* [EXERCISE PASSAGE]

· · · · ·

6. Pursuant to such additional Financing Documents (i)
NFLP may from time to time acquire certain other Vehicles and lease
such other Vehicles to National, and (ii) NFLP has assigned such lease
and granted a security interest in such Vehicles acquired by it and
related security to the Master Collateral Agent hereunder for the
benefit of the Trustee.
7. (a) Pursuant to that certain Supplement to Master
Collateral Agency Agreement, dated as of June 7,
1995, GM was designated as a Financing Source and a
Beneficiary under this Agreement to secure payment of
National's obligations from time to time owing to GM
under the A Support Reimbursement Agreement, dated as
of June 7, 1995 (as amended, supplemented, restated
or otherwise modified from time to time), among
National, NFC and GM.
(b) Pursuant to Section 2.2 of this Agreement, GM was
designated as a Financing Source and Beneficiary
under this Agreement to secure payment of National's
obligations from time to time owing to GM under the
Support Reimbursement Agreement, dated as of April
30, 1996 (as amended, supplemented, restated or
otherwise modified from time to time), between
National and GM.

· · · · ·

* [RECORDS]
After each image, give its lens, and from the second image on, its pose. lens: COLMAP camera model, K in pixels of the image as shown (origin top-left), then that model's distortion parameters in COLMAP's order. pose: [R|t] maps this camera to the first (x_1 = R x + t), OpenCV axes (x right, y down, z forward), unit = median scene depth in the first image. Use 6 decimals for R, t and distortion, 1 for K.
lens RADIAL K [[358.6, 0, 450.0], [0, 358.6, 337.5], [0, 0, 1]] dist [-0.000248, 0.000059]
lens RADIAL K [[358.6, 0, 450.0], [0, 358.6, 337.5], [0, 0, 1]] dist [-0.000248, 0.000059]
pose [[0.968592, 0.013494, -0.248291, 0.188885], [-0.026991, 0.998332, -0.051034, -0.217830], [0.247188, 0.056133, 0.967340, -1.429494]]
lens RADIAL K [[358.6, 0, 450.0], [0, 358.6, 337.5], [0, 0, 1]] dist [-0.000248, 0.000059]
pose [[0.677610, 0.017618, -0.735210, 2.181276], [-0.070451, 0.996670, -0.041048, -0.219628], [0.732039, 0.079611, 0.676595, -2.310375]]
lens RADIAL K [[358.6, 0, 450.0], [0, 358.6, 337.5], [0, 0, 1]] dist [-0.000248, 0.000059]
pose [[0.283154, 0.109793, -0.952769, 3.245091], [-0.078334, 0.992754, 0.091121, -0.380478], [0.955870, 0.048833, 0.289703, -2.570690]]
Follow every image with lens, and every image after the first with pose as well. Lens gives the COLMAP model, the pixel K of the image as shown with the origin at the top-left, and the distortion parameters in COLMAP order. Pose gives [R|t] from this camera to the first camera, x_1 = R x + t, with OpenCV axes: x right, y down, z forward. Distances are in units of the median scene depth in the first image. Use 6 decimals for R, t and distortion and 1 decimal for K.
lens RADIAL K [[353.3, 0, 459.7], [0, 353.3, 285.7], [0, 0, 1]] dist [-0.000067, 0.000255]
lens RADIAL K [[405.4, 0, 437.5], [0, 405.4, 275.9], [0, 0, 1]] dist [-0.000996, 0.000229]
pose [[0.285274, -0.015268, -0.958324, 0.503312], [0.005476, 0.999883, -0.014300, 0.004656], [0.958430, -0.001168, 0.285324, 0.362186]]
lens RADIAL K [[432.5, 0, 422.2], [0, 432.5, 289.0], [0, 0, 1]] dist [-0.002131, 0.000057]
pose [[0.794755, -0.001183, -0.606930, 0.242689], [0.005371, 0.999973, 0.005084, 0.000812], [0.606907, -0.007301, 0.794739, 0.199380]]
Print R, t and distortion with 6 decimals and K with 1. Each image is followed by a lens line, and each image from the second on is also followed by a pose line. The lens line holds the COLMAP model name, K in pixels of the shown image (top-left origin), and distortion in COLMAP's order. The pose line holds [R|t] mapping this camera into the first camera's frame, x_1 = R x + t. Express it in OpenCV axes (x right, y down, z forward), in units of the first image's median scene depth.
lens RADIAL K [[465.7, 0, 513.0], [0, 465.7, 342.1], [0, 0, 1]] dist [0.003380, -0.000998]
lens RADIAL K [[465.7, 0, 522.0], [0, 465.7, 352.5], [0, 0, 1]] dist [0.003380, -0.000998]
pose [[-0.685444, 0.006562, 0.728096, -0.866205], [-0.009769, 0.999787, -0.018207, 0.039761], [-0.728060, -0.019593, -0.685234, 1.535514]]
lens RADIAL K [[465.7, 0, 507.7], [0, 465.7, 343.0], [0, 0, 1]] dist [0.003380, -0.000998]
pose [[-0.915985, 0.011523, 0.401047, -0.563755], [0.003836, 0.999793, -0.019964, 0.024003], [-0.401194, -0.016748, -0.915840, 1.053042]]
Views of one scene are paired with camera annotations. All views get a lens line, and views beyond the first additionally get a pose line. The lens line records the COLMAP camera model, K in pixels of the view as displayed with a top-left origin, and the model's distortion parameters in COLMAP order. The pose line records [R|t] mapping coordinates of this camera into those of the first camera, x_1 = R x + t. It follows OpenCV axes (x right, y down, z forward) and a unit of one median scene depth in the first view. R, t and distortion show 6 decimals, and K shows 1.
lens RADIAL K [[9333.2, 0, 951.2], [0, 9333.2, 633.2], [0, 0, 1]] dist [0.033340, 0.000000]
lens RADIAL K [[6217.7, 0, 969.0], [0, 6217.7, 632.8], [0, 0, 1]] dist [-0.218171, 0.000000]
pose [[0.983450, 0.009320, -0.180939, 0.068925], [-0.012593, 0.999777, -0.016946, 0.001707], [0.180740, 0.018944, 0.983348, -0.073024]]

· · · · ·

* [TO DO] Extend the agreement passage on financing sources and collateral, picking up after its final sentence.

* [ANSWER BOX]
(c) Pursuant to that certain Supplement to Amended and
Restated Master Collateral Agency Agreement, dated as
of April 30, 1996, Credit Agricole (as assignee of
Citi and Credit Suisse) was designated as a Financing
Source and Beneficiary under this Agreement to secure
payment of National's obligations from time to time
owing to Credit Agricole under the B Support Letter
of Credit Reimbursement Agreement, dated as of June
7, 1995 (as amended, supplemented, restated or
otherwise modified from time to time), among
National, NFC and Credit Agricole (as assignee of
Citi and Credit Suisse).
(d) Pursuant to that certain Supplement to Amended and
Restated Master Collateral Agency Agreement, dated as
of April 30, 1996, BONY was designated as a Financing
Source and Beneficiary under this Agreement to secure
payment of National's obligations from time to time
owing to BONY under the Reduction A Support
Reimbursement Agreement, dated as of May 29, 1996 (as
amended, supplemented, restated or otherwise modified
from time to time), among National, NFC and BONY.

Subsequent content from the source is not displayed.